• [EXTRACT]:
• • • •
Green fiscal reforms would contribute to climate change mitigation, increase the economic efficiency of national tax systems and provide additional public revenues. Some countries in Latin America have already taken first steps towards green fiscal reforms. This paper provides an overview of the major challenges for the successful implementation of such reforms and discusses how they could be overcome. The authors first discuss the role of country-specific economic and political enabling conditions that need to be in place for successful implementation for green successful reforms. Second, they emphasize the importance of comprehensive reform plans that include all relevant ministries and agencies and are well-aligned with other policy objectives, such as energy security and industrial development. Third, they highlight how appropriate sequencing and gradualism could lower implementation costs and hence increase the political feasibility of green fiscal reforms. Finally, the authors analyze the potential impacts of green fiscal reforms on the distribution of income and discuss transfer schemes that could avoid adverse outcomes for the poorest parts of the population. They use these four dimensions to illustrate why recent reform efforts in selected Latin American countries have been successful or have failed, respectively.
• • • •
• [GIVEN INSTRUCTION 1]:
According to the paper summary, which other policy objectives should comprehensive reform plans be well aligned with?
• • • •
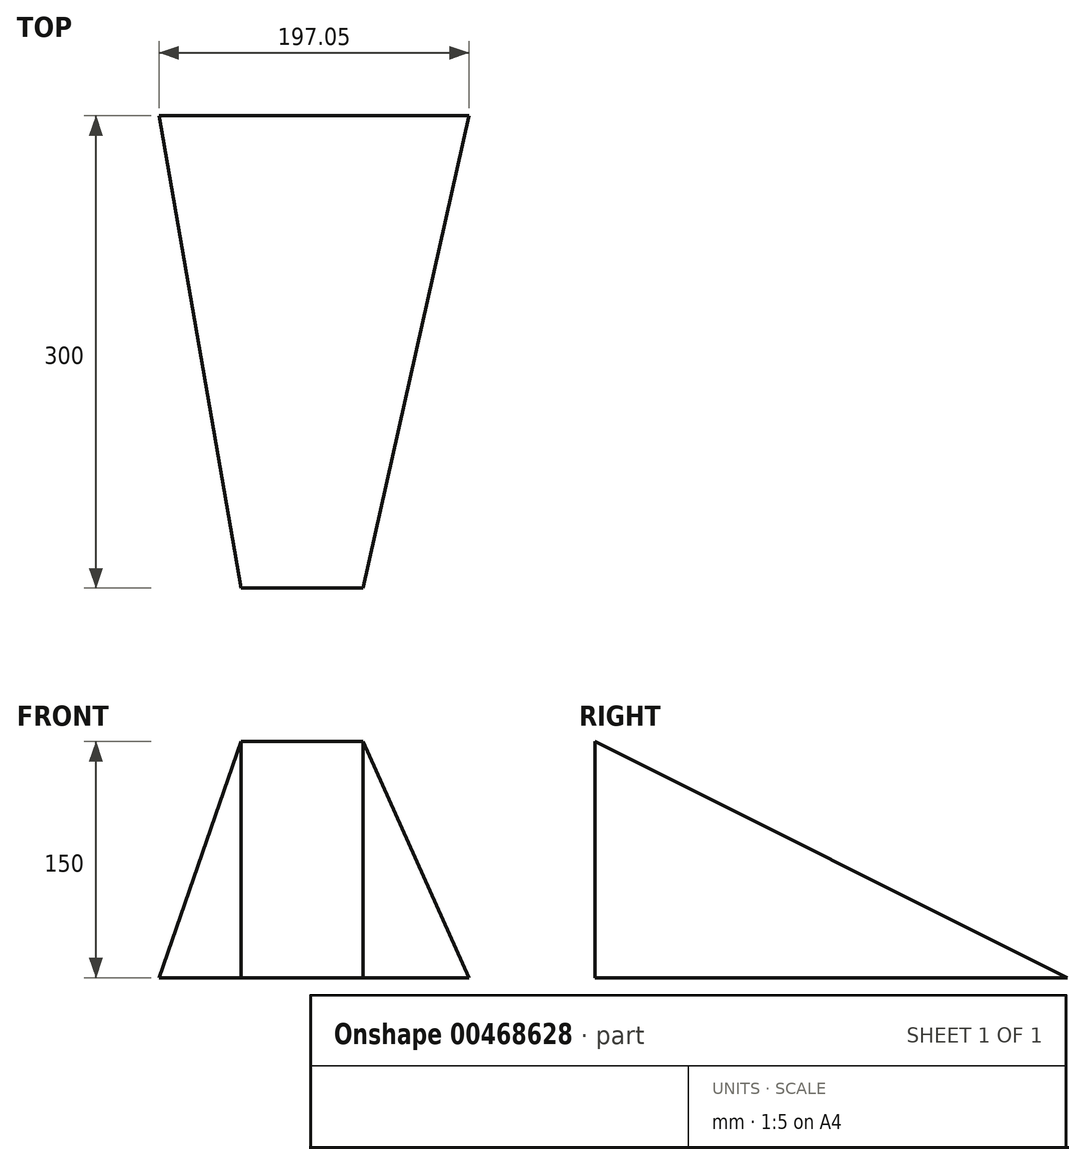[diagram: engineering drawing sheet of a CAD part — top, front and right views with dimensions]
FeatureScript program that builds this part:
annotation { "Feature Type Name" : "Feature", "Feature Type Description" : "" }
export const myFeature = defineFeature(function(context is Context, id is Id, definition is map)
    precondition{}
    {
        {
            var Q0;
            Q0=qCreatedBy(makeId("Top.planeOp"),FACE);
            var sketch = newSketch(context, id + "F0", { "sketchPlane" : qUnion([Q0]) });
            skLineSegment(sketch, "E0.bottom", {"start": v(-52.06, 300) * mm, "end": v(0, 0) * mm});
            skLineSegment(sketch, "E1", {"start": v(77.63, 0) * mm, "end": v(145, 300) * mm});
            skLineSegment(sketch, "E2", {"start": v(77.63, 0) * mm, "end": v(0, 0) * mm});
            skLineSegment(sketch, "E3", {"start": v(145, 300) * mm, "end": v(-52.06, 300) * mm});
            skSolve(sketch);
        }
        {
            var Q0;
            Q0=makeQuery(id+"F0.imprint","IMPRINT",FACE,{"disambiguationData":[TD([[makeQuery(id+"F0.imprint","IMPRINT",EDGE,{"derivedFrom":sQuery(id+"F0.wireOp",EDGE,"E0.bottom")}),1.0]])]});
            extrude(context, id + "F1", {"entities" : qUnion([Q0]), "depth" : 150 * mm, "offsetDistance" : 25 * mm});
        }
        {
            var Q0;
            Q0=qCreatedBy(makeId("Right.planeOp"),FACE);
            var sketch = newSketch(context, id + "F2", { "sketchPlane" : qUnion([Q0]) });
            skLineSegment(sketch, "E4", {"start": v(300, 0) * mm, "end": v(0, 150) * mm});
            skLineSegment(sketch, "E5", {"start": v(0, 150) * mm, "end": v(300, 150) * mm});
            skLineSegment(sketch, "E6", {"start": v(300, 150) * mm, "end": v(300, 0) * mm});
            skSolve(sketch);
        }
        {
            var Q0;
            Q0 = qSketchRegion(id + "F2", true);
            extrude(context, id + "F3", {"entities" : qUnion([Q0]), "operationType" : NewBodyOperationType.REMOVE, "endBound" : BoundingType.SYMMETRIC, "depth" : 1000 * mm, "offsetDistance" : 25 * mm});
        }
    });
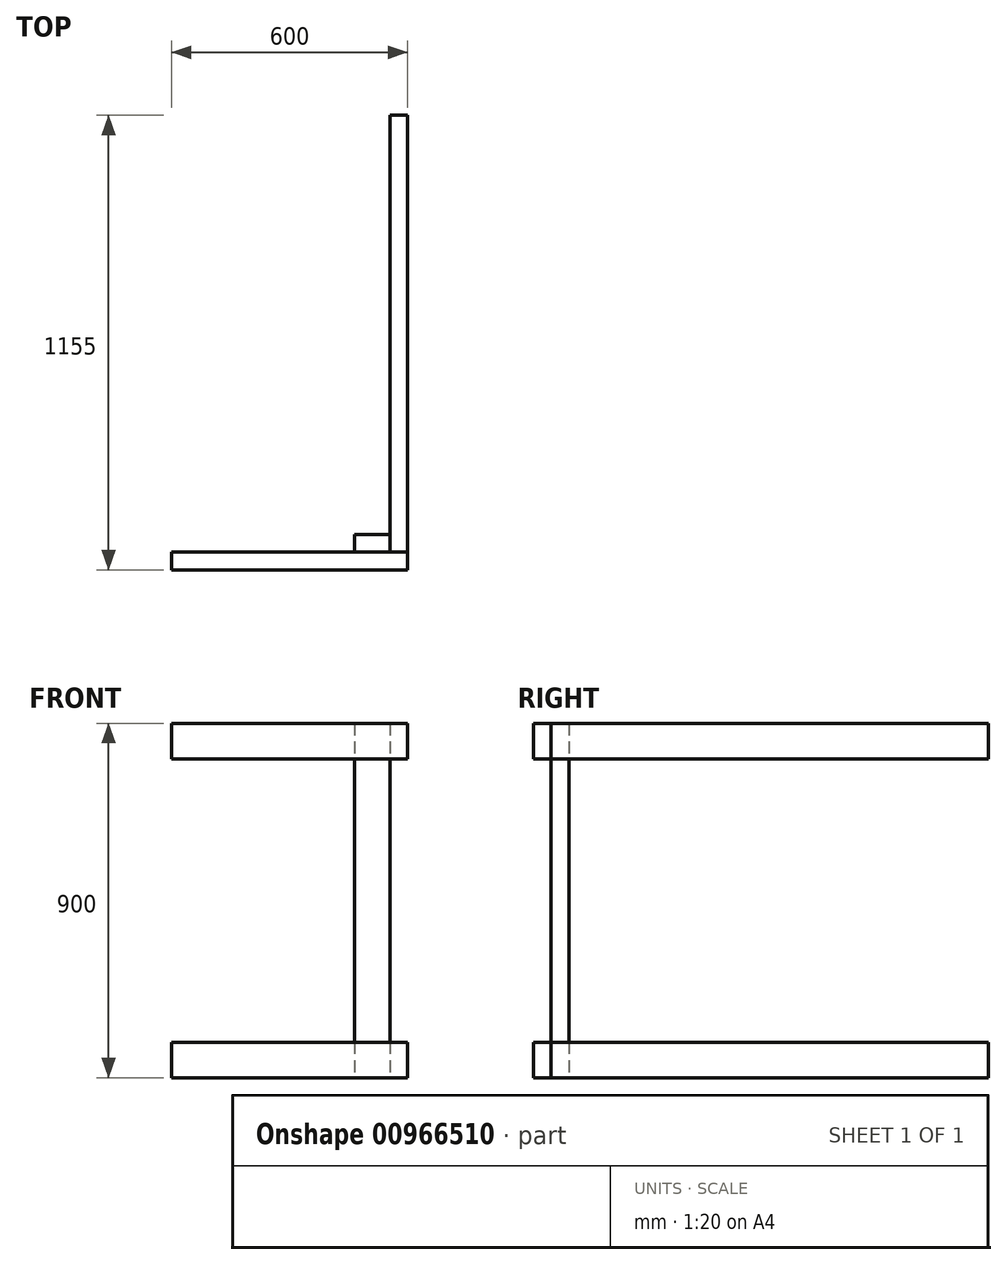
• • • •
• [GIVEN INSTRUCTION 2]:
Report every line in the entries that contains the string "qUnion".

• [RESPONSE 1]:
Energy security and industrial development.

• [RESPONSE 2]:
            var sketch = newSketch(context, id + "F0", { "sketchPlane" : qUnion([Q0]) });
            extrude(context, id + "F1", {"entities" : qUnion([Q0]), "depth" : 150 * mm, "offsetDistance" : 25 * mm});
            var sketch = newSketch(context, id + "F2", { "sketchPlane" : qUnion([Q0]) });
            extrude(context, id + "F3", {"entities" : qUnion([Q0]), "operationType" : NewBodyOperationType.REMOVE, "endBound" : BoundingType.SYMMETRIC, "depth" : 1000 * mm, "offsetDistance" : 25 * mm});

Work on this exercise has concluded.